Support for a ban grew when then-House Speaker Nancy Pelosi’s (D-CA) husband, Paul Pelosi, sold millions of dollars worth of shares of a computer chipmaker as the House prepared to vote on legislation regarding chip manufacturing. Initially, Pelosi said she would not support a ban. She eventually reversed course and committed to taking up legislation that would restrict members from stock trading, but the legislation stalled.

There have been other efforts this session to crack down on stock trading by members of Congress. In January, Hawley introduced his own legislation called the PELOSI Act, or the Preventing Elected Leaders from Owning Securities and Investments Act, focusing on the former speaker and her family to ban stock trading by members of Congress.

Earlier this spring, the Washington Examiner first reported about an effort led by Sen. Jeff Merkley (D-OR) and 20 other Democratic and independent senators to prohibit lawmakers from buying or selling stocks. It would also require them and their spouses and dependents to divest from certain assets or place holdings into a “qualified blind trust,” a proposal that wouldn’t apply to lawmakers who were only recently elected this Congress until their next reelection. Under that bill, if they did not comply, lawmakers would be subject to civil penalties that are equal to one month’s pay or “an amount equal to 10 percent of the value of each covered investment that was not divested or placed into a qualified blind trust.” Further, the bill outlines that the attorney general would have to file a civil action and impose penalties. It’s unclear whether the legislation has any Republican support.

In the lower chamber, there are several bills being considered to ban members of Congress from trading stocks while in office. Reps. Abigail Spanberger (D-VA) and Chip Roy (R-TX) reintroduced a bill earlier this year that would require members, their spouses, and their dependent children to put certain investment assets into a blind trust while they serve.

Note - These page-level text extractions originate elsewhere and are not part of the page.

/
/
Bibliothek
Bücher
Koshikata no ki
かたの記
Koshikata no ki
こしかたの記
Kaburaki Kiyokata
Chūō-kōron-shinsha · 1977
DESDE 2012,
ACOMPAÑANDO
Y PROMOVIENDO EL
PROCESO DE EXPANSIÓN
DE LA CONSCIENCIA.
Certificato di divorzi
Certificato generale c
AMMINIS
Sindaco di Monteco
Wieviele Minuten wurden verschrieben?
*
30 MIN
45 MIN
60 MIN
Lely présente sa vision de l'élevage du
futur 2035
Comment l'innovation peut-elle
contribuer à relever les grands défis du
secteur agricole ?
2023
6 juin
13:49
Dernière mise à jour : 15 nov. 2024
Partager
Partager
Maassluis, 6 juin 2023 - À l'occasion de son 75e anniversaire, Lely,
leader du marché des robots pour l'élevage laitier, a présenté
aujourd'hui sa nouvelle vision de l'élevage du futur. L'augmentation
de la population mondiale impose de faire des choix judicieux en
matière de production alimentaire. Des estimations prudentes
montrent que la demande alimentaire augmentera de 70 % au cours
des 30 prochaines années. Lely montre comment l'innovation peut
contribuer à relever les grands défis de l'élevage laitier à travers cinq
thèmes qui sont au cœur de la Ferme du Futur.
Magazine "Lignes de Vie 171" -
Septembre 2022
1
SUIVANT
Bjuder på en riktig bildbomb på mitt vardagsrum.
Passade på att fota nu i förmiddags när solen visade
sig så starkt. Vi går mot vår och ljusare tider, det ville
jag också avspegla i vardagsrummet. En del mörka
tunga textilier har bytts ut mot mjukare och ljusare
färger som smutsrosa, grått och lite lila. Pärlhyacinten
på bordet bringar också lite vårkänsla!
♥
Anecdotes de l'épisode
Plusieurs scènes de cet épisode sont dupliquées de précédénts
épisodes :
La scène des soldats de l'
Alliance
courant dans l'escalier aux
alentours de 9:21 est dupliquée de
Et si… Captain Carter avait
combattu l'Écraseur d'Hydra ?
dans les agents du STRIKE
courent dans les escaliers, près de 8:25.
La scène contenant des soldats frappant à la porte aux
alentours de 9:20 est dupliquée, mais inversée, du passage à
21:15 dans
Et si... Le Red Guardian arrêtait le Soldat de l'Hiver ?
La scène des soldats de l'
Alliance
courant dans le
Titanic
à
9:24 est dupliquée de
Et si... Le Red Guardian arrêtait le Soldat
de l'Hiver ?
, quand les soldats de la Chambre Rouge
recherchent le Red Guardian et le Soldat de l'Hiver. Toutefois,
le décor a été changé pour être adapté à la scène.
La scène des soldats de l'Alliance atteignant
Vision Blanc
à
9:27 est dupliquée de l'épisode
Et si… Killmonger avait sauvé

Earlier this month, unlikely alliances formed between some progressive Democrats and conservative Republicans who also are pushing to ban members from trading stocks. Reps. Alexandria Ocasio-Cortez (D-NY), Matt Gaetz (R-FL), Brian Fitzpatrick (R-PA), and Raja Krishnamoorthi (D-IL) introduced a bill that also would restrict ownership of financial investments and trading by members of Congress, their spouses, and dependents.


“The fact that Members of the Progressive Caucus, the Freedom Caucus, and the Bipartisan Problem Solvers Caucus, reflecting the entirety of the political spectrum, can find common ground on key issues like this should send a powerful message to America,” Fitzpatrick said in a statement.

An investigative report from theNew York Times that came out toward the end of 2022 found that nearly one-fifth of lawmakers or their families had bought or sold financial assets over a three-year period that could have been affected by their public service.